Exercise requirements: Write out each of the lines below again, word for word and in the same order, leaving nothing out.

## START

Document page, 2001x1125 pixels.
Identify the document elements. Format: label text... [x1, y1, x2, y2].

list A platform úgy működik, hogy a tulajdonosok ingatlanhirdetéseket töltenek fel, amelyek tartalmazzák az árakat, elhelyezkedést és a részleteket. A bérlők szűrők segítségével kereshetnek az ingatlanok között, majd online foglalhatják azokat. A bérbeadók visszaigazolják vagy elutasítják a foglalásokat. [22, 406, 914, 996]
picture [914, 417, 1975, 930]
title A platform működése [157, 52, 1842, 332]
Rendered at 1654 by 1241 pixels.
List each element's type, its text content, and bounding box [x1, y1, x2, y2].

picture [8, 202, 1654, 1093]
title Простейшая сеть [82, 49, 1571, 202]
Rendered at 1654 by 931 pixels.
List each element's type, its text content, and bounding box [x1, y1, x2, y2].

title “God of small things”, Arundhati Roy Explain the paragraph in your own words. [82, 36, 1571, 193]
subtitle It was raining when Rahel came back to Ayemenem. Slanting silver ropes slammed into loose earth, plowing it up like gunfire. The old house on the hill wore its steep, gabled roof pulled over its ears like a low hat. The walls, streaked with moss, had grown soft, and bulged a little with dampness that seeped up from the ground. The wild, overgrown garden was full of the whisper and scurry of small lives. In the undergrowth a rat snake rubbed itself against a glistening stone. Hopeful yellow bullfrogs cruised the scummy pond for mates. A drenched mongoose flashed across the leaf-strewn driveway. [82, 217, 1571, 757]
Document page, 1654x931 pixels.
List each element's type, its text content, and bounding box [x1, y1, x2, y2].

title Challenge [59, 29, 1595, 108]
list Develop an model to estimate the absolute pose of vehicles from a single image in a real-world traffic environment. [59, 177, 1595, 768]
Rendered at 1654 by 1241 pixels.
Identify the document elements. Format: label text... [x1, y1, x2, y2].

## END

Answer to the problem:
Document page, 2001x1125 pixels.
Identify the document elements. Format: label text... [x1, y1, x2, y2].

list A platform úgy működik, hogy a tulajdonosok ingatlanhirdetéseket töltenek fel, amelyek tartalmazzák az árakat, elhelyezkedést és a részleteket. A bérlők szűrők segítségével kereshetnek az ingatlanok között, majd online foglalhatják azokat. A bérbeadók visszaigazolják vagy elutasítják a foglalásokat. [22, 406, 914, 996]
picture [914, 417, 1975, 930]
title A platform működése [157, 52, 1842, 332]
Rendered at 1654 by 1241 pixels.
List each element's type, its text content, and bounding box [x1, y1, x2, y2].

picture [8, 202, 1654, 1093]
title Простейшая сеть [82, 49, 1571, 202]
Rendered at 1654 by 931 pixels.
List each element's type, its text content, and bounding box [x1, y1, x2, y2].

title “God of small things”, Arundhati Roy Explain the paragraph in your own words. [82, 36, 1571, 193]
subtitle It was raining when Rahel came back to Ayemenem. Slanting silver ropes slammed into loose earth, plowing it up like gunfire. The old house on the hill wore its steep, gabled roof pulled over its ears like a low hat. The walls, streaked with moss, had grown soft, and bulged a little with dampness that seeped up from the ground. The wild, overgrown garden was full of the whisper and scurry of small lives. In the undergrowth a rat snake rubbed itself against a glistening stone. Hopeful yellow bullfrogs cruised the scummy pond for mates. A drenched mongoose flashed across the leaf-strewn driveway. [82, 217, 1571, 757]
Document page, 1654x931 pixels.
List each element's type, its text content, and bounding box [x1, y1, x2, y2].

title Challenge [59, 29, 1595, 108]
list Develop an model to estimate the absolute pose of vehicles from a single image in a real-world traffic environment. [59, 177, 1595, 768]
Rendered at 1654 by 1241 pixels.
Identify the document elements. Format: label text... [x1, y1, x2, y2].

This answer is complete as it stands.